■ **WHAT THE TASK ASKS**:
Copy the stretch of material below from its first line through the line containing "genus: Polygonella", keeping every line unchanged.

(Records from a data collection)

Begin

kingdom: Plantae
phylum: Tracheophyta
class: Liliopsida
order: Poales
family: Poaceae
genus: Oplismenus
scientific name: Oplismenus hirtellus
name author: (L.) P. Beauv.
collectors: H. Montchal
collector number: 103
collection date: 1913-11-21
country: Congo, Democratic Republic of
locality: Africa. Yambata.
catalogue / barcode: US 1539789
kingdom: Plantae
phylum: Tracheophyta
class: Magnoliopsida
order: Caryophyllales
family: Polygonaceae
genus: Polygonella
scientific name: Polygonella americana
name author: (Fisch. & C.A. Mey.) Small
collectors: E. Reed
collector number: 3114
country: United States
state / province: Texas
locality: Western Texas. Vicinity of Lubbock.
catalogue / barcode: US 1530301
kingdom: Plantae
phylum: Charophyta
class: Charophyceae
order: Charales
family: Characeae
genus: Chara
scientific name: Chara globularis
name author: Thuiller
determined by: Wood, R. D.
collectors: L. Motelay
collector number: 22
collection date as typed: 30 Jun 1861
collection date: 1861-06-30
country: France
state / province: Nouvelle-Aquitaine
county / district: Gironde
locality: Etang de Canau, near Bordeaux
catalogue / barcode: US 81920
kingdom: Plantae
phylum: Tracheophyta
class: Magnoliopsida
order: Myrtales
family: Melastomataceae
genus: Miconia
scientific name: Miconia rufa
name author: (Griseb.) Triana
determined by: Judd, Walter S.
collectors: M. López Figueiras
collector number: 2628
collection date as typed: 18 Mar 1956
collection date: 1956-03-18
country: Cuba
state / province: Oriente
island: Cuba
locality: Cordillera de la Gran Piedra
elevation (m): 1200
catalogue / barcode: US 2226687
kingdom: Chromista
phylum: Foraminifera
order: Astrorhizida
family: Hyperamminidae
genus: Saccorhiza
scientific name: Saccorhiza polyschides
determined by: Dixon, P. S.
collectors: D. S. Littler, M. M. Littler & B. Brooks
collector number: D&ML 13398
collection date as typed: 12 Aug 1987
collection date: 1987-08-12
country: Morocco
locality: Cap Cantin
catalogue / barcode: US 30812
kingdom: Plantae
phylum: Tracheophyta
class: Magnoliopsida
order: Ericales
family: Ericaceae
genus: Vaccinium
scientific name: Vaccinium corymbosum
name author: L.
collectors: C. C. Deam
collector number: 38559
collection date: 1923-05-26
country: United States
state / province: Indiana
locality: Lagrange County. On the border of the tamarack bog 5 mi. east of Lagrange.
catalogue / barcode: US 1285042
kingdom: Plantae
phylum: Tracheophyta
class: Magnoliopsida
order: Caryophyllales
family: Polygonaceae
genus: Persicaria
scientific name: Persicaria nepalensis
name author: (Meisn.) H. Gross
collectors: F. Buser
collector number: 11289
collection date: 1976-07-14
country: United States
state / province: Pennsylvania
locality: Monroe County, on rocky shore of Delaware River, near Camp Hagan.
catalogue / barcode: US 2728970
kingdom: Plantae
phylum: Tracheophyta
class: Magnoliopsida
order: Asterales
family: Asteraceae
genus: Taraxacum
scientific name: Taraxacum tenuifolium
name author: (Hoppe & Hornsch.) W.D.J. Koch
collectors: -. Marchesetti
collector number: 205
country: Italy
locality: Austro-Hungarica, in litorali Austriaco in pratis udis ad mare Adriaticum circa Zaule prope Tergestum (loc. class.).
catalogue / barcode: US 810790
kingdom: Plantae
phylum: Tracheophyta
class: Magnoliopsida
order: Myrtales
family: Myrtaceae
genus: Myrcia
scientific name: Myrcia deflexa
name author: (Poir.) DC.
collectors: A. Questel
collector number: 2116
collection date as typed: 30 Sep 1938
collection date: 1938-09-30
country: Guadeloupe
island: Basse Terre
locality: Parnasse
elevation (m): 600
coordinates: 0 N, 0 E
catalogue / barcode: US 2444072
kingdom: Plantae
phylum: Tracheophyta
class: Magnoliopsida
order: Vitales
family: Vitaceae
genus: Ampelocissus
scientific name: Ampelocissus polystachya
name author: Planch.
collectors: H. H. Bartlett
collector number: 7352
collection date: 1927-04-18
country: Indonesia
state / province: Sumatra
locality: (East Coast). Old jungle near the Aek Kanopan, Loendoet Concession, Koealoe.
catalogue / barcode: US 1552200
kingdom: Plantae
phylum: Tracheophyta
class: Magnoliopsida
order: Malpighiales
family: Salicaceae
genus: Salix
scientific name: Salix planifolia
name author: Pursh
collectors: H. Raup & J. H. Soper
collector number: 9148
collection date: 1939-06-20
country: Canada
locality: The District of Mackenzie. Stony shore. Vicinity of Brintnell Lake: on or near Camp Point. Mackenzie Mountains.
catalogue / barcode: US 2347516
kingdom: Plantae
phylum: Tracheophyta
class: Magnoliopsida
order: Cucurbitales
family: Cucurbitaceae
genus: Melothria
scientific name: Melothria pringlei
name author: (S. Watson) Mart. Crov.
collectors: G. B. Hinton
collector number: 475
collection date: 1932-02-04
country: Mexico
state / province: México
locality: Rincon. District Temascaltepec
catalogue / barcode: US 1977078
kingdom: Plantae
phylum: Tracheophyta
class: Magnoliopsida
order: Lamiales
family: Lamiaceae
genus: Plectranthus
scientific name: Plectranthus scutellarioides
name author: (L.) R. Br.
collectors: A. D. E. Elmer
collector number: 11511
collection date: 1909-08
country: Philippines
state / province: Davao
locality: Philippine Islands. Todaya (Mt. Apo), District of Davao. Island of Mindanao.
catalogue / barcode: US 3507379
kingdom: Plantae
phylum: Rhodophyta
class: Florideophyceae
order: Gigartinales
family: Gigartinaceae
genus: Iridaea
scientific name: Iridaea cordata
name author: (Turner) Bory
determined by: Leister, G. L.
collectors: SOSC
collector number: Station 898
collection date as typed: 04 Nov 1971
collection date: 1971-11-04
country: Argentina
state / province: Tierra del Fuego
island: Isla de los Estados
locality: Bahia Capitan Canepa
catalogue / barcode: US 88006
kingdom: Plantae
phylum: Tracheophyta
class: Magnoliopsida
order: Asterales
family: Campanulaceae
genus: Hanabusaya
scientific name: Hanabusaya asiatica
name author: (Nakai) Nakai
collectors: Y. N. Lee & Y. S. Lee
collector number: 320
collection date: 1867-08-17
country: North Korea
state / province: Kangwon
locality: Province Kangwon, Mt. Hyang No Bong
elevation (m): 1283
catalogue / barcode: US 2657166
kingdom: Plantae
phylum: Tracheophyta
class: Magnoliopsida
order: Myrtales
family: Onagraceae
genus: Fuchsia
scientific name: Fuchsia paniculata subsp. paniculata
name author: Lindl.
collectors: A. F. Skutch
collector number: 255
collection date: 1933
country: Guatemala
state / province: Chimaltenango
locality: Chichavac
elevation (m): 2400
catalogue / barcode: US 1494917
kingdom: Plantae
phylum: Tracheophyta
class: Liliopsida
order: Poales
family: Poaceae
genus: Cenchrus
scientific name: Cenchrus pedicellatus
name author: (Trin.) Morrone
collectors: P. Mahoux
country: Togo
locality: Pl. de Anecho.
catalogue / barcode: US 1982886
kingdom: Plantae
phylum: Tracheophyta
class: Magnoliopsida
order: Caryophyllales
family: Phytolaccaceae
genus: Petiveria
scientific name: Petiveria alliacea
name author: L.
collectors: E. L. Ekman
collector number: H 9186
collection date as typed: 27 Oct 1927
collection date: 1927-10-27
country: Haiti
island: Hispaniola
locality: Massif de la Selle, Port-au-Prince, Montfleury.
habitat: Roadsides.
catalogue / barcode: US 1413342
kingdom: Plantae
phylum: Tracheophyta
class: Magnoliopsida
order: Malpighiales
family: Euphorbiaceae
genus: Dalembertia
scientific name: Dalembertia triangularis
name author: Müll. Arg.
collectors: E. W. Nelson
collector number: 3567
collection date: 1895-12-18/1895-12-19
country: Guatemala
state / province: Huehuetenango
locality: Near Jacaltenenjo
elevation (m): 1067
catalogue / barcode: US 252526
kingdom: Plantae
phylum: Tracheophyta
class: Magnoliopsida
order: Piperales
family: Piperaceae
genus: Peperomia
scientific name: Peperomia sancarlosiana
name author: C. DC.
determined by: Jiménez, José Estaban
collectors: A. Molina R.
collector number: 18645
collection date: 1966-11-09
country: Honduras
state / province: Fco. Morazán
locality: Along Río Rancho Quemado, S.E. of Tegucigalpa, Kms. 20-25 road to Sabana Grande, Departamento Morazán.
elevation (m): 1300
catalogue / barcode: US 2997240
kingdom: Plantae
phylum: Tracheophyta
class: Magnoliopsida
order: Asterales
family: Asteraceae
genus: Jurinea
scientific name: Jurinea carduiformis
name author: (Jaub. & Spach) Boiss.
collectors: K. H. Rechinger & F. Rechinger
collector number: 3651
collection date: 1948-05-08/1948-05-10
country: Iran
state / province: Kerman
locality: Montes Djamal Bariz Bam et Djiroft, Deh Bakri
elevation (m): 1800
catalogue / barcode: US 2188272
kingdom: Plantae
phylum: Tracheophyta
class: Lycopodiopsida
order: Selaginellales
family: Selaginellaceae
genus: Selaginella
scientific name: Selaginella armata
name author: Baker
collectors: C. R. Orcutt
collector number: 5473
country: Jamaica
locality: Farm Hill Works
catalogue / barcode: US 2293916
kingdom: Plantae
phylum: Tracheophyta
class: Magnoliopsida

End

■ **TASK OUTPUT**:
kingdom: Plantae
phylum: Tracheophyta
class: Liliopsida
order: Poales
family: Poaceae
genus: Oplismenus
scientific name: Oplismenus hirtellus
name author: (L.) P. Beauv.
collectors: H. Montchal
collector number: 103
collection date: 1913-11-21
country: Congo, Democratic Republic of
locality: Africa. Yambata.
catalogue / barcode: US 1539789
kingdom: Plantae
phylum: Tracheophyta
class: Magnoliopsida
order: Caryophyllales
family: Polygonaceae
genus: Polygonella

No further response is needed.